USCIS may terminate the asylum status of a derivative asylee who has not adjusted status and whose asylum status was granted by USCIS, even if the principal asylee was granted asylum by an IJ or the BIA, so long as there is an independent ground to terminate the derivative’s asylum status. If it is a derivative asylee who is subject to termination, and not the principal asylee, USCIS includes only the derivative asylee in the NOIT. When the grounds for termination apply to only a derivative asylee, the derivative asylum status is terminated without effect on the principal asylee’s status.
If an alien adjusted to LPR status and an officer later determines there is evidence that an asylum termination ground or related inadmissibility ground applied before the adjustment occurred, USCIS may take steps to rescind the alien’s permanent resident status (if within 5 years of adjustment) or issue an NTA.
USCIS may not terminate asylum status granted by an IJ since jurisdiction rests with the immigration court. To initiate termination of asylum in these cases, ICE must file a motion to reopen proceedings before the U.S. Department of Justice’s Executive Office for Immigration Review (EOIR).
[^ 3] See Nijjar v. Holder, 689 F.3d 1077 (9th Cir. 2012).
[^ 4] The Ninth Circuit covers Alaska, Arizona, California, Hawaii, Idaho, Montana, Nevada, Oregon, Washington, as well as Guam and the Commonwealth of the Northern Mariana Islands.
[^ 5] Derivative asylee includes family members included on the principal asylee’s Application for Asylum and for Withholding of Removal (Form I-589) or who followed to join as asylee beneficiaries of a Refugee/Asylee Relative Petition (Form I-730).
[^ 6] In these circumstances, the termination does not preclude the former derivative from applying for asylum or withholding of removal on his or her own as a principal asylee.
[^ 7] USCIS does not have jurisdiction to terminate derivative asylees’ asylum status where such status was granted by the immigration court. For more information, see Subsection 2, Asylum Granted by Immigration Court [7 USCIS-PM M.6(B)(2)].
No appendices available at this time.
U.S. Citizenship and Immigration Services (USCIS) is revising its policy guidance in the USCIS Policy Manual to align with the Fee Schedule and Changes to Certain Other Immigration Benefit Request Requirements Final Rule, published in the Federal Register on August 3, 2020. This guidance becomes effective October 2, 2020. For information affecting implementation, see our litigation summary.
U.S. Citizenship and Immigration Services (USCIS) is issuing policy guidance in the USCIS Policy Manual to update and clarify the procedures USCIS officers follow when termination of asylum status is considered in relation to adjudicating an asylum-based adjustment of status application.

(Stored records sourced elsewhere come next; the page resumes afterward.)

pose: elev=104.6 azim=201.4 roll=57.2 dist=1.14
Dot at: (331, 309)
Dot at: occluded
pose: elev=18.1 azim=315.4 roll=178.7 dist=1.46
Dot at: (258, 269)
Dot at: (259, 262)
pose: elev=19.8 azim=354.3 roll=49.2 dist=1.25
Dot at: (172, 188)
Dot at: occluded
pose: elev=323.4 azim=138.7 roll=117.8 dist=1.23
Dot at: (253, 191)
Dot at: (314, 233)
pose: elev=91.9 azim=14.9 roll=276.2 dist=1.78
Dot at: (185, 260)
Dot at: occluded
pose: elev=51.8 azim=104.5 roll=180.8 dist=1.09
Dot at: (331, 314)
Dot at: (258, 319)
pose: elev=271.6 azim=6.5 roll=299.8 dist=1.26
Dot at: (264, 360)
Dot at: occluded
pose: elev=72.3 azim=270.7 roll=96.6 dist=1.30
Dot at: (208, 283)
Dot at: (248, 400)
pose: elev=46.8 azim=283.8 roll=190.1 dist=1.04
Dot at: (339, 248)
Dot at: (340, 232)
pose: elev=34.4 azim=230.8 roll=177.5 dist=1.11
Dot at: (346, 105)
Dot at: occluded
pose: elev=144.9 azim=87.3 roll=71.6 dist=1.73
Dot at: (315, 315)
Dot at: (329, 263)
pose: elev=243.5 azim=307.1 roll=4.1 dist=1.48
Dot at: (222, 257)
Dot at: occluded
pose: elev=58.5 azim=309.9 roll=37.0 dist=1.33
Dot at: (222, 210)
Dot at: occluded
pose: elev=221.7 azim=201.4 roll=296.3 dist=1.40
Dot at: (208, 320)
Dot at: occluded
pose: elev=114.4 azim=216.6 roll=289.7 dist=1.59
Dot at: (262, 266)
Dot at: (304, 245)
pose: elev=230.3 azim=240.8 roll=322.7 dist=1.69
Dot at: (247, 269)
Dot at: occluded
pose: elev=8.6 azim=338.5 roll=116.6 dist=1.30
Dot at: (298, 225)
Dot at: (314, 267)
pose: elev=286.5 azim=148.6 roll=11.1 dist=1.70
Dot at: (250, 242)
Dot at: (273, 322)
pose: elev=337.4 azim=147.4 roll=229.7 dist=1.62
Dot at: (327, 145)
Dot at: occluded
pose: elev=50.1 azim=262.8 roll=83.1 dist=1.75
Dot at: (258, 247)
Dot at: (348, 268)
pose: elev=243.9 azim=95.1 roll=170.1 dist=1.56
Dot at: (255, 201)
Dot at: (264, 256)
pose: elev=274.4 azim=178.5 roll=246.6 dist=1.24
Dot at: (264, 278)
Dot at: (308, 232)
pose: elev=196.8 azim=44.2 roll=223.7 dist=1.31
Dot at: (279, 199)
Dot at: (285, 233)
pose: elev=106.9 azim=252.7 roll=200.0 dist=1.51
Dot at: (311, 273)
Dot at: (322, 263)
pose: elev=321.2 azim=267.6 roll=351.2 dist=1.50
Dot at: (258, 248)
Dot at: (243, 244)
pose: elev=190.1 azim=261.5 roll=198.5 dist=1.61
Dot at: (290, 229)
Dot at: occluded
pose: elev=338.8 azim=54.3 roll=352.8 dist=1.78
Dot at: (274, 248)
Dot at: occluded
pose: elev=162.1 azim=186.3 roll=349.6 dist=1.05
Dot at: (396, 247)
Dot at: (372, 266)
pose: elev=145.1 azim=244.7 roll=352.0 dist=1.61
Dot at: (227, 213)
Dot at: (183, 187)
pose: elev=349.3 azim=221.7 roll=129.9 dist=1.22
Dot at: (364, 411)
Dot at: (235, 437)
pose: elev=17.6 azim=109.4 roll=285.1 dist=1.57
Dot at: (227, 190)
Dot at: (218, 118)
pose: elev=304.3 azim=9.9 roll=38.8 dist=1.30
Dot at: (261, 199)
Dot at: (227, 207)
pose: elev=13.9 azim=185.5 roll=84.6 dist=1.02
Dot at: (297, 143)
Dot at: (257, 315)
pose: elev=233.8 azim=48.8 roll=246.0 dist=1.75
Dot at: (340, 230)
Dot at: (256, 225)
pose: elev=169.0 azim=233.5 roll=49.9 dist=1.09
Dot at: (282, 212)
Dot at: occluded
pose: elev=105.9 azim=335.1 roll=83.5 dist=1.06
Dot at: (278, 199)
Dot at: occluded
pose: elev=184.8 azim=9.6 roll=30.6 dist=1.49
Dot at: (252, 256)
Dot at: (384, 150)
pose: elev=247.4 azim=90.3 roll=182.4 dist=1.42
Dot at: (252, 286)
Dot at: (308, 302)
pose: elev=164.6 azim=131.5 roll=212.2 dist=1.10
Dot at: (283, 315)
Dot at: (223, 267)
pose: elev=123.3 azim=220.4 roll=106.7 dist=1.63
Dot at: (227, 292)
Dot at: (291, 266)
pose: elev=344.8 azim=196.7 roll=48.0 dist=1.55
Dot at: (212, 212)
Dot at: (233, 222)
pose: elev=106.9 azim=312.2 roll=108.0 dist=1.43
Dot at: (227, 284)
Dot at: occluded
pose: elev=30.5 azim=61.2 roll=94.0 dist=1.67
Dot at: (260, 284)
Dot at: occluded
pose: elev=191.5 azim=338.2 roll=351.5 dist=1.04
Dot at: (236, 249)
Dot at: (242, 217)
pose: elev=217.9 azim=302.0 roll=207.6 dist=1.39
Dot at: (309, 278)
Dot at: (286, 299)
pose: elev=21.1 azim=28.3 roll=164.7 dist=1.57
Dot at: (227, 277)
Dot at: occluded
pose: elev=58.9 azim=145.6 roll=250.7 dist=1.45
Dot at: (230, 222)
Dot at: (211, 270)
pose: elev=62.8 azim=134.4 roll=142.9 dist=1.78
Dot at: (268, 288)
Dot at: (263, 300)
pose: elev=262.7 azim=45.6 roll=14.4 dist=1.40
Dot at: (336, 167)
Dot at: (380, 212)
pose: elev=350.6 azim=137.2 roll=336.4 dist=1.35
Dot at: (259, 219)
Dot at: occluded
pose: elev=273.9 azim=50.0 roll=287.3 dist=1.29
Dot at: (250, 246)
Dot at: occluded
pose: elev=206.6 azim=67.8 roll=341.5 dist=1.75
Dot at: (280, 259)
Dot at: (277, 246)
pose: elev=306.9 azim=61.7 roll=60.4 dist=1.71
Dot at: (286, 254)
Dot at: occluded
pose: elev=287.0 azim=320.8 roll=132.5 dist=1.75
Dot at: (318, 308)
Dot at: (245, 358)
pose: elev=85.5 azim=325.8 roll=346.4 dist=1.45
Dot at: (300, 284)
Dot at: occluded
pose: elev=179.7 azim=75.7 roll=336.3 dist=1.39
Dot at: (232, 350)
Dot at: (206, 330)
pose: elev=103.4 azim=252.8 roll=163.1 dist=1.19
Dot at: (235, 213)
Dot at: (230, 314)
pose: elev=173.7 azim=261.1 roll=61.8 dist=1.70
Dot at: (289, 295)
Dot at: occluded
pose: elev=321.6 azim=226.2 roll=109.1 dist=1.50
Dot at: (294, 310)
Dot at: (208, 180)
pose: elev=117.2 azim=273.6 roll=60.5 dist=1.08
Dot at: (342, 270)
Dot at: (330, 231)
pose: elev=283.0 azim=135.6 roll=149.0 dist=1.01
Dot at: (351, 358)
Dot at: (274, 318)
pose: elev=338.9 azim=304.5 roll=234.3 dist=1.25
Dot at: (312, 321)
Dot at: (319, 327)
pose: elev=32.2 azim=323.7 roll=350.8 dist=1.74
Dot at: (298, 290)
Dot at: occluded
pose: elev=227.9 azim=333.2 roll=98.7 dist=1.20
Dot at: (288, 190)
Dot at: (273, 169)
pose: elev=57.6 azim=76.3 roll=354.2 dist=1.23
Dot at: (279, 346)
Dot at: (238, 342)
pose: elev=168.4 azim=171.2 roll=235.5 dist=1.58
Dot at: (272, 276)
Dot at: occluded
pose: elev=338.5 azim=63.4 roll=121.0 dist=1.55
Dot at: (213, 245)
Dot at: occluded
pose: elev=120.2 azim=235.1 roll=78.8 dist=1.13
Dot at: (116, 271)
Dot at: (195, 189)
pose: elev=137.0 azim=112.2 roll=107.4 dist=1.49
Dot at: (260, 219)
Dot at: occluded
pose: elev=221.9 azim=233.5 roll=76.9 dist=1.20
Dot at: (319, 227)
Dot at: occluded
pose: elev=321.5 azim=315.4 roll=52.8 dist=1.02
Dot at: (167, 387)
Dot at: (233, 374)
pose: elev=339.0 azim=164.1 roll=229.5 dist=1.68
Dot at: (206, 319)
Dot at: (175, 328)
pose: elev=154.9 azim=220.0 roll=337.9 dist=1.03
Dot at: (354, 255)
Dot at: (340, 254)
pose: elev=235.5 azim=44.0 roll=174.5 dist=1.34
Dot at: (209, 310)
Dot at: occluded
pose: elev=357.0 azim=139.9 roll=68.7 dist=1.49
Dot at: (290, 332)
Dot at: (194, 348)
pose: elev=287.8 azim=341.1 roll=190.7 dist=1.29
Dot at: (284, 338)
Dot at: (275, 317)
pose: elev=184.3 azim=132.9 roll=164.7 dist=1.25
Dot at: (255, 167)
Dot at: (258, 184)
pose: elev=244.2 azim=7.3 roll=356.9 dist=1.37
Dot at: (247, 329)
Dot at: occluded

U.S. Citizenship and Immigration Services (USCIS) is updating and incorporating relevant Adjudicator’s Field Manual (AFM) content into the USCIS Policy Manual. As that process is ongoing, USCIS has moved any remaining AFM content to its corresponding USCIS Policy Manual Part, in PDF format, until relevant AFM content has been properly incorporated into the USCIS Policy Manual. To the extent that a provision in the USCIS Policy Manual conflicts with remaining AFM content or Policy Memoranda, the updated information in the USCIS Policy Manual prevails. To find remaining AFM content, see the crosswalk (PDF) between the AFM and the Policy Manual.
This technical update replaces all instances of the term “foreign national” with “alien” throughout the Policy Manual as used to refer to a person who meets the definition provided in INA 101(a)(3) [“any person not a citizen or national of the United States”].
U.S. Citizenship and Immigration Services (USCIS) is updating policy guidance in the USCIS Policy Manual to remove references to Biographic Information (Form G-325A).
U.S. Citizenship and Immigration Services (USCIS) is issuing policy guidance in the USCIS Policy Manual to address adjustment of status applications filed by refugees and asylees under INA sections 209(a) and 209(b).